### MATERIAL PROVIDED
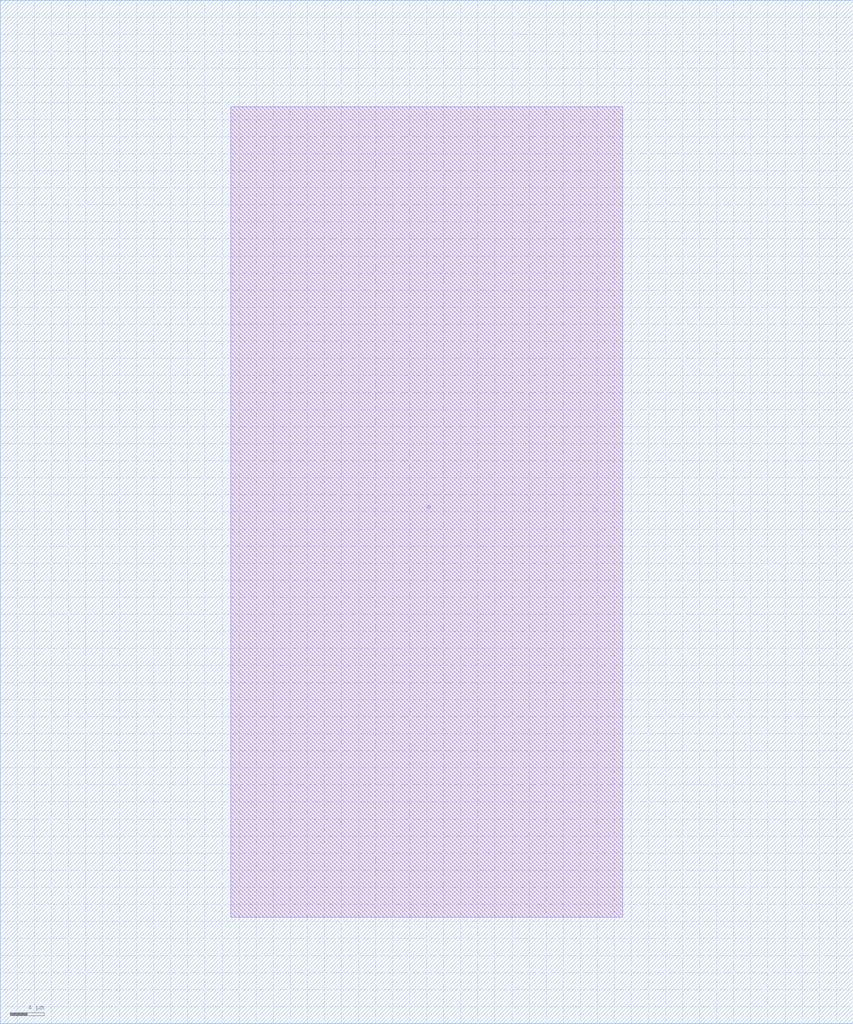
<source format=lef>
VERSION 5.8 ;

BUSBITCHARS "[]" ;

DIVIDERCHAR "/" ;

UNITS
	DATABASE MICRONS 1000 ;
END UNITS

MANUFACTURINGGRID 0.01 ;

CLEARANCEMEASURE EUCLIDEAN ;

USEMINSPACING OBS ON ;

SITE CoreSite
	CLASS CORE ;
	SIZE 1 BY 160 ;
END CoreSite

LAYER M1
	TYPE ROUTING ;
	DIRECTION HORIZONTAL ;
	WIDTH 4.4 ;
	SPACING 5.6 ;
	SPACING 0.09 ENDOFLINE 0.09 WITHIN 0.025 ;
	SPACINGTABLE
		PARALLELRUNLENGTH 0.0
		WIDTH 0.0 0.06
		WIDTH 0.1 0.1
		WIDTH 0.75 0.25
		WIDTH 1.5 0.45 ;
	PITCH 10.0 10.0 ;
END M1

LAYER via1
	TYPE CUT ;
	SPACING 5.6 ;
	WIDTH 4.4 ;
END via1

LAYER M2
	TYPE ROUTING ;
	DIRECTION VERTICAL ;
	WIDTH 4.4 ;
	SPACING 5.6 ;
	SPACING 0.09 ENDOFLINE 0.09 WITHIN 0.025 ;
	SPACINGTABLE
		PARALLELRUNLENGTH 0.0
		WIDTH 0.0 0.06
		WIDTH 0.1 0.1
		WIDTH 0.75 0.25
		WIDTH 1.5 0.45 ;
	PITCH 10.0 10.0 ;
END M2

LAYER OVERLAP
	TYPE OVERLAP ;
END OVERLAP

VIA VIA12 DEFAULT
	LAYER M1 ;
		RECT -2.2 -2.2 2.2 2.2 ;
	LAYER via1 ;
		RECT -2.2 -2.2 2.2 2.2 ;
	LAYER M2 ;
		RECT -2.2 -2.2 2.2 2.2 ;
END VIA12

MACRO PAD
	CLASS CORE ;
	ORIGIN 0.0 0.0 ;
	SIZE 100.0 BY 120.0 ;
	SYMMETRY X Y ;
	SITE CoreSite ;
	PIN a
	DIRECTION INOUT ;
	USE SIGNAL ;
		PORT
			LAYER M1 ;
				RECT 27.0 12.5 73.0 107.5 ;
			LAYER M2 ;
				RECT 27.0 12.5 73.0 107.5 ;
		END
	END a
END PAD

MACRO THmitll_ALWAYS0T_ASYNC
	CLASS CORE ;
	SIZE 10.0 BY 70.0 ;
	ORIGIN -0.0 0.0 ;
	SYMMETRY X Y ;
	SITE CoreSite ;
	PIN q
	DIRECTION OUTPUT ;
	USE SIGNAL ;
		PORT
			LAYER M3 ;
				RECT 2.8 2.8 7.2 7.2 ;
		END
	END q
	PIN a
	DIRECTION INPUT ;
	USE SIGNAL ;
		PORT
			LAYER M3 ;
				RECT 2.8 32.8 7.2 37.2 ;
		END
	END a
END THmitll_ALWAYS0T_ASYNC

MACRO THmitll_ALWAYS0T_ASYNC_NOA
	CLASS CORE ;
	SIZE 10.0 BY 70.0 ;
	ORIGIN -0.0 0.0 ;
	SYMMETRY X Y ;
	SITE CoreSite ;
	PIN q
	DIRECTION OUTPUT ;
	USE SIGNAL ;
		PORT
			LAYER M3 ;
				RECT 2.8 2.8 7.2 7.2 ;
		END
	END q
END THmitll_ALWAYS0T_ASYNC_NOA

MACRO THmitll_ALWAYS0T_SYNC
	CLASS CORE ;
	SIZE 10.0 BY 70.0 ;
	ORIGIN -0.0 0.0 ;
	SYMMETRY X Y ;
	SITE CoreSite ;
	PIN q
	DIRECTION OUTPUT ;
	USE SIGNAL ;
		PORT
			LAYER M3 ;
				RECT 2.8 2.8 7.2 7.2 ;
		END
	END q
	PIN clk
	DIRECTION INPUT ;
	USE CLOCK ;
		PORT
			LAYER M3 ;
				RECT 2.8 32.8 7.2 37.2 ;
		END
	END clk
	PIN a
	DIRECTION INPUT ;
	USE SIGNAL ;
		PORT
			LAYER M3 ;
				RECT 2.8 52.8 7.2 57.2 ;
		END
	END a
END THmitll_ALWAYS0T_SYNC

MACRO THmitll_ALWAYS0T_SYNC_NOA
	CLASS CORE ;
	SIZE 10.0 BY 70.0 ;
	ORIGIN -0.0 0.0 ;
	SYMMETRY X Y ;
	SITE CoreSite ;
	PIN q
	DIRECTION OUTPUT ;
	USE SIGNAL ;
		PORT
			LAYER M3 ;
				RECT 2.8 2.8 7.2 7.2 ;
		END
	END q
	PIN clk
	DIRECTION INPUT ;
	USE CLOCK ;
		PORT
			LAYER M3 ;
				RECT 2.8 32.8 7.2 37.2 ;
		END
	END clk
END THmitll_ALWAYS0T_SYNC_NOA

MACRO THmitll_AND2T
	CLASS CORE ;
	SIZE 50.0 BY 70.0 ;
	ORIGIN -0.0 0.0 ;
	SYMMETRY X Y ;
	SITE CoreSite ;
	PIN a
	DIRECTION INPUT ;
	USE SIGNAL ;
		PORT
			LAYER M3 ;
				RECT 12.8 62.8 17.2 67.2 ;
		END
	END a
	PIN clk
	DIRECTION INPUT ;
	USE CLOCK ;
		PORT
			LAYER M3 ;
				RECT 2.8 2.8 7.2 7.2 ;
		END
	END clk
	PIN q
	DIRECTION OUTPUT ;
	USE SIGNAL ;
		PORT
			LAYER M3 ;
				RECT 42.8 22.8 47.2 27.2 ;
		END
	END q
	PIN b
	DIRECTION INPUT ;
	USE SIGNAL ;
		PORT
			LAYER M3 ;
				RECT 42.8 12.8 47.2 17.2 ;
		END
	END b
END THmitll_AND2T

MACRO THmitll_BUFFT
	CLASS CORE ;
	SIZE 20.0 BY 70.0 ;
	ORIGIN 0.0 0.0 ;
	SYMMETRY X Y ;
	SITE CoreSite ;
	PIN q
	DIRECTION OUTPUT ;
	USE SIGNAL ;
		PORT
			LAYER M3 ;
				RECT 12.8 2.8 17.2 7.2 ;
		END
	END q
	PIN a
	DIRECTION INPUT ;
	USE SIGNAL ;
		PORT
			LAYER M3 ;
				RECT 12.8 42.8 17.2 47.2 ;
		END
	END a
END THmitll_BUFFT

MACRO THmitll_DCSFQ-PTLTX
	CLASS CORE ;
	SIZE 20.05 BY 70.0 ;
	ORIGIN -0.05 0.0 ;
	SYMMETRY X Y ;
	SITE CoreSite ;
	PIN q
	DIRECTION OUTPUT ;
	USE SIGNAL ;
		PORT
			LAYER M3 ;
				RECT 2.8 2.8 7.2 7.2 ;
		END
	END q
END THmitll_DCSFQ-PTLTX

MACRO THmitll_DFFT
	CLASS CORE ;
	SIZE 30.0 BY 70.0 ;
	ORIGIN -0.0 0.0 ;
	SYMMETRY X Y ;
	SITE CoreSite ;
	PIN a
	DIRECTION INPUT ;
	USE SIGNAL ;
		PORT
			LAYER M3 ;
				RECT 2.8 2.8 7.2 7.2 ;
		END
	END a
	PIN clk
	DIRECTION INPUT ;
	USE CLOCK ;
		PORT
			LAYER M3 ;
				RECT 22.8 2.8 27.2 7.2 ;
		END
	END clk
	PIN q
	DIRECTION OUTPUT ;
	USE SIGNAL ;
		PORT
			LAYER M3 ;
				RECT 22.8 62.8 27.2 67.2 ;
		END
	END q
END THmitll_DFFT

MACRO THmitll_JTLT
	CLASS CORE ;
	SIZE 20.0 BY 70.0 ;
	ORIGIN 0.0 0.0 ;
	SYMMETRY X Y ;
	SITE CoreSite ;
	PIN q
	DIRECTION OUTPUT ;
	USE SIGNAL ;
		PORT
			LAYER M3 ;
				RECT 12.8 2.8 17.2 7.2 ;
		END
	END q
	PIN a
	DIRECTION INPUT ;
	USE SIGNAL ;
		PORT
			LAYER M3 ;
				RECT 12.8 32.8 17.2 37.2 ;
		END
	END a
END THmitll_JTLT

MACRO THmitll_MERGET
	CLASS CORE ;
	SIZE 50.0 BY 70.0 ;
	ORIGIN 0.0 0.0 ;
	SYMMETRY X Y ;
	SITE CoreSite ;
	PIN q
	DIRECTION OUTPUT ;
	USE SIGNAL ;
		PORT
			LAYER M3 ;
				RECT 42.8 32.8 47.2 37.2 ;
		END
	END q
	PIN b
	DIRECTION INPUT ;
	USE SIGNAL ;
		PORT
			LAYER M3 ;
				RECT 42.8 62.8 47.2 67.2 ;
		END
	END b
	PIN a
	DIRECTION INPUT ;
	USE SIGNAL ;
		PORT
			LAYER M3 ;
				RECT 12.8 2.8 17.2 7.2 ;
		END
	END a
END THmitll_MERGET

MACRO THmitll_NDROT
	CLASS CORE ;
	SIZE 50.0 BY 70.0 ;
	ORIGIN -0.0 0.0 ;
	SYMMETRY X Y ;
	SITE CoreSite ;
	PIN b
	DIRECTION INPUT ;
	USE SIGNAL ;
		PORT
			LAYER M3 ;
				RECT 42.8 62.8 47.2 67.2 ;
		END
	END b
	PIN a
	DIRECTION INPUT ;
	USE SIGNAL ;
		PORT
			LAYER M3 ;
				RECT 2.8 62.8 7.2 67.2 ;
		END
	END a
	PIN clk
	DIRECTION INPUT ;
	USE CLOCK ;
		PORT
			LAYER M3 ;
				RECT 2.8 22.8 7.2 27.2 ;
		END
	END clk
	PIN q
	DIRECTION OUTPUT ;
	USE SIGNAL ;
		PORT
			LAYER M3 ;
				RECT 32.8 2.8 37.2 7.2 ;
		END
	END q
END THmitll_NDROT

MACRO THmitll_NOTT
	CLASS CORE ;
	SIZE 40.0 BY 70.0 ;
	ORIGIN -0.0 0.0 ;
	SYMMETRY X Y ;
	SITE CoreSite ;
	PIN a
	DIRECTION INPUT ;
	USE SIGNAL ;
		PORT
			LAYER M3 ;
				RECT 2.8 62.8 7.2 67.2 ;
		END
	END a
	PIN clk
	DIRECTION INPUT ;
	USE CLOCK ;
		PORT
			LAYER M3 ;
				RECT 32.8 62.8 37.2 67.2 ;
		END
	END clk
	PIN q
	DIRECTION OUTPUT ;
	USE SIGNAL ;
		PORT
			LAYER M3 ;
				RECT 32.8 2.8 37.2 7.2 ;
		END
	END q
END THmitll_NOTT

MACRO THmitll_OR2T
	CLASS CORE ;
	SIZE 40.0 BY 70.0 ;
	ORIGIN -0.0 0.0 ;
	SYMMETRY X Y ;
	SITE CoreSite ;
	PIN b
	DIRECTION INPUT ;
	USE SIGNAL ;
		PORT
			LAYER M3 ;
				RECT 2.8 2.8 7.2 7.2 ;
		END
	END b
	PIN q
	DIRECTION OUTPUT ;
	USE SIGNAL ;
		PORT
			LAYER M3 ;
				RECT 32.8 2.8 37.2 7.2 ;
		END
	END q
	PIN clk
	DIRECTION INPUT ;
	USE CLOCK ;
		PORT
			LAYER M3 ;
				RECT 32.8 62.8 37.2 67.2 ;
		END
	END clk
	PIN a
	DIRECTION INPUT ;
	USE SIGNAL ;
		PORT
			LAYER M3 ;
				RECT 2.8 62.8 7.2 67.2 ;
		END
	END a
END THmitll_OR2T

MACRO THmitll_SPLITT
	CLASS CORE ;
	SIZE 30.0 BY 70.0 ;
	ORIGIN 0.0 0.0 ;
	SYMMETRY X Y ;
	SITE CoreSite ;
	PIN q1
	DIRECTION OUTPUT ;
	USE SIGNAL ;
		PORT
			LAYER M3 ;
				RECT 22.8 12.8 27.2 17.2 ;
		END
	END q1
	PIN q0
	DIRECTION OUTPUT ;
	USE SIGNAL ;
		PORT
			LAYER M3 ;
				RECT 22.8 22.8 27.2 27.2 ;
		END
	END q0
	PIN a
	DIRECTION INPUT ;
	USE SIGNAL ;
		PORT
			LAYER M3 ;
				RECT 2.8 62.8 7.2 67.2 ;
		END
	END a
END THmitll_SPLITT

MACRO THmitll_XORT
	CLASS CORE ;
	SIZE 50.0 BY 70.0 ;
	ORIGIN -0.0 0.0 ;
	SYMMETRY X Y ;
	SITE CoreSite ;
	PIN clk
	DIRECTION INPUT ;
	USE CLOCK ;
		PORT
			LAYER M3 ;
				RECT 2.8 2.8 7.2 7.2 ;
		END
	END clk
	PIN a
	DIRECTION INPUT ;
	USE SIGNAL ;
		PORT
			LAYER M3 ;
				RECT 2.8 62.8 7.2 67.2 ;
		END
	END a
	PIN b
	DIRECTION INPUT ;
	USE SIGNAL ;
		PORT
			LAYER M3 ;
				RECT 42.8 62.8 47.2 67.2 ;
		END
	END b
	PIN q
	DIRECTION OUTPUT ;
	USE SIGNAL ;
		PORT
			LAYER M3 ;
				RECT 32.8 2.8 37.2 7.2 ;
		END
	END q
END THmitll_XORT

END LIBRARY

</source>
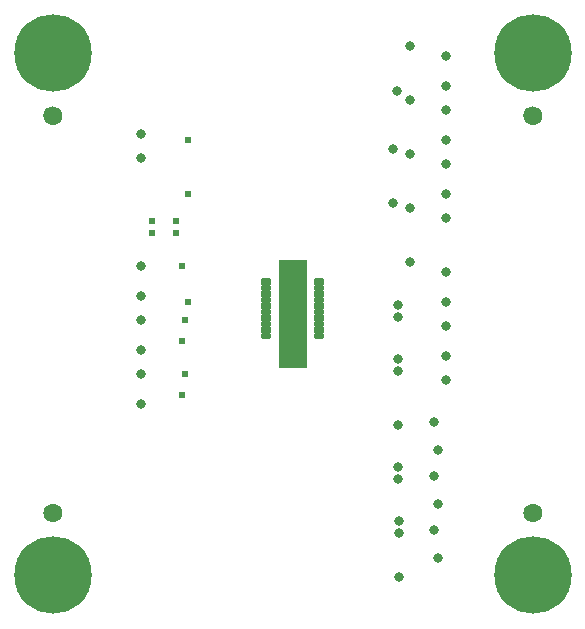
<source format=gts>
G04*
G04 #@! TF.GenerationSoftware,Altium Limited,Altium Designer,21.6.4 (81)*
G04*
G04 Layer_Color=8388736*
%FSLAX25Y25*%
%MOIN*%
G70*
G04*
G04 #@! TF.SameCoordinates,90030F59-7507-437C-A338-71E6985DC830*
G04*
G04*
G04 #@! TF.FilePolarity,Negative*
G04*
G01*
G75*
%ADD10C,0.00000*%
G04:AMPARAMS|DCode=11|XSize=32mil|YSize=12mil|CornerRadius=5mil|HoleSize=0mil|Usage=FLASHONLY|Rotation=0.000|XOffset=0mil|YOffset=0mil|HoleType=Round|Shape=RoundedRectangle|*
%AMROUNDEDRECTD11*
21,1,0.03200,0.00200,0,0,0.0*
21,1,0.02200,0.01200,0,0,0.0*
1,1,0.01000,0.01100,-0.00100*
1,1,0.01000,-0.01100,-0.00100*
1,1,0.01000,-0.01100,0.00100*
1,1,0.01000,0.01100,0.00100*
%
%ADD11ROUNDEDRECTD11*%
%ADD12R,0.09461X0.35958*%
%ADD13C,0.06312*%
%ADD14C,0.03200*%
%ADD15C,0.02400*%
%ADD16C,0.25800*%
D10*
X282957Y266252D02*
G03*
X282957Y266252I-2957J0D01*
G01*
Y133748D02*
G03*
X282957Y133748I-2957J0D01*
G01*
X122957D02*
G03*
X122957Y133748I-2957J0D01*
G01*
Y266252D02*
G03*
X122957Y266252I-2957J0D01*
G01*
D11*
X191200Y206800D02*
D03*
Y208400D02*
D03*
Y192400D02*
D03*
Y197200D02*
D03*
Y202800D02*
D03*
Y203600D02*
D03*
Y204400D02*
D03*
Y205200D02*
D03*
Y206000D02*
D03*
Y207600D02*
D03*
Y209200D02*
D03*
Y210000D02*
D03*
Y210800D02*
D03*
Y193200D02*
D03*
Y194000D02*
D03*
Y194800D02*
D03*
Y195600D02*
D03*
Y196400D02*
D03*
Y198000D02*
D03*
Y199600D02*
D03*
Y200400D02*
D03*
Y201200D02*
D03*
Y198800D02*
D03*
Y202000D02*
D03*
X208800Y205200D02*
D03*
Y202800D02*
D03*
Y203600D02*
D03*
Y204400D02*
D03*
Y206000D02*
D03*
Y206800D02*
D03*
Y208400D02*
D03*
Y209200D02*
D03*
Y210000D02*
D03*
Y210800D02*
D03*
Y211600D02*
D03*
Y192400D02*
D03*
Y193200D02*
D03*
Y194000D02*
D03*
Y194800D02*
D03*
Y195600D02*
D03*
Y196400D02*
D03*
Y197200D02*
D03*
Y199600D02*
D03*
Y200400D02*
D03*
Y201200D02*
D03*
Y198800D02*
D03*
Y202000D02*
D03*
Y198000D02*
D03*
Y207600D02*
D03*
X191200Y211600D02*
D03*
D12*
X200000Y200000D02*
D03*
D13*
X280000Y266252D02*
D03*
Y133748D02*
D03*
X120000D02*
D03*
Y266252D02*
D03*
D14*
X247000Y164000D02*
D03*
Y128000D02*
D03*
X248406Y136856D02*
D03*
X247000Y146000D02*
D03*
X251000Y232000D02*
D03*
Y178000D02*
D03*
Y185961D02*
D03*
Y196000D02*
D03*
Y203961D02*
D03*
Y214000D02*
D03*
Y239961D02*
D03*
Y250000D02*
D03*
Y257961D02*
D03*
X251020Y267980D02*
D03*
X248406Y154856D02*
D03*
Y118856D02*
D03*
X251000Y275961D02*
D03*
Y286000D02*
D03*
X149510Y259970D02*
D03*
Y252010D02*
D03*
Y169971D02*
D03*
Y180010D02*
D03*
Y187970D02*
D03*
Y198010D02*
D03*
Y205971D02*
D03*
X149500Y216000D02*
D03*
X235000Y203000D02*
D03*
X239000Y217500D02*
D03*
X235000Y185000D02*
D03*
Y149000D02*
D03*
Y145000D02*
D03*
X235500Y112500D02*
D03*
Y131000D02*
D03*
Y127000D02*
D03*
X233500Y237000D02*
D03*
X239000Y235500D02*
D03*
X234682Y274400D02*
D03*
X233500Y255000D02*
D03*
X239000Y253500D02*
D03*
Y271500D02*
D03*
Y289500D02*
D03*
X235000Y181000D02*
D03*
Y199000D02*
D03*
Y163000D02*
D03*
D15*
X165000Y258000D02*
D03*
X163004Y191032D02*
D03*
Y173031D02*
D03*
X163000Y216000D02*
D03*
X153000Y227000D02*
D03*
Y231000D02*
D03*
X165000Y204000D02*
D03*
X164000Y180000D02*
D03*
X161000Y231000D02*
D03*
Y227000D02*
D03*
X165000Y240000D02*
D03*
X164000Y198000D02*
D03*
D16*
X280000Y287000D02*
D03*
X120000Y113000D02*
D03*
Y287000D02*
D03*
X280000Y113000D02*
D03*
M02*

</source>
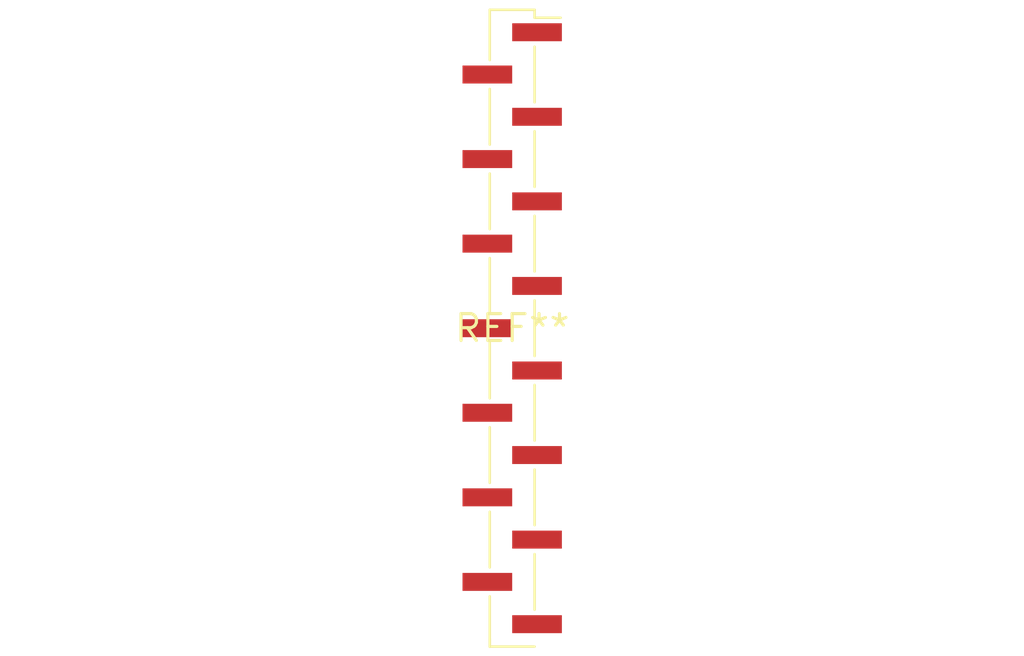
<source format=kicad_pcb>
(kicad_pcb (version 20240108) (generator pcbnew)

  (general
    (thickness 1.6)
  )

  (paper "A4")
  (layers
    (0 "F.Cu" signal)
    (31 "B.Cu" signal)
    (32 "B.Adhes" user "B.Adhesive")
    (33 "F.Adhes" user "F.Adhesive")
    (34 "B.Paste" user)
    (35 "F.Paste" user)
    (36 "B.SilkS" user "B.Silkscreen")
    (37 "F.SilkS" user "F.Silkscreen")
    (38 "B.Mask" user)
    (39 "F.Mask" user)
    (40 "Dwgs.User" user "User.Drawings")
    (41 "Cmts.User" user "User.Comments")
    (42 "Eco1.User" user "User.Eco1")
    (43 "Eco2.User" user "User.Eco2")
    (44 "Edge.Cuts" user)
    (45 "Margin" user)
    (46 "B.CrtYd" user "B.Courtyard")
    (47 "F.CrtYd" user "F.Courtyard")
    (48 "B.Fab" user)
    (49 "F.Fab" user)
    (50 "User.1" user)
    (51 "User.2" user)
    (52 "User.3" user)
    (53 "User.4" user)
    (54 "User.5" user)
    (55 "User.6" user)
    (56 "User.7" user)
    (57 "User.8" user)
    (58 "User.9" user)
  )

  (setup
    (pad_to_mask_clearance 0)
    (pcbplotparams
      (layerselection 0x00010fc_ffffffff)
      (plot_on_all_layers_selection 0x0000000_00000000)
      (disableapertmacros false)
      (usegerberextensions false)
      (usegerberattributes false)
      (usegerberadvancedattributes false)
      (creategerberjobfile false)
      (dashed_line_dash_ratio 12.000000)
      (dashed_line_gap_ratio 3.000000)
      (svgprecision 4)
      (plotframeref false)
      (viasonmask false)
      (mode 1)
      (useauxorigin false)
      (hpglpennumber 1)
      (hpglpenspeed 20)
      (hpglpendiameter 15.000000)
      (dxfpolygonmode false)
      (dxfimperialunits false)
      (dxfusepcbnewfont false)
      (psnegative false)
      (psa4output false)
      (plotreference false)
      (plotvalue false)
      (plotinvisibletext false)
      (sketchpadsonfab false)
      (subtractmaskfromsilk false)
      (outputformat 1)
      (mirror false)
      (drillshape 1)
      (scaleselection 1)
      (outputdirectory "")
    )
  )

  (net 0 "")

  (footprint "PinHeader_1x15_P2.00mm_Vertical_SMD_Pin1Right" (layer "F.Cu") (at 0 0))

)

</source>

### WORK TASK
In the data above, how many lines contain the word "Silkscreen"? Only the number is wanted.

### TASK ANSWER
2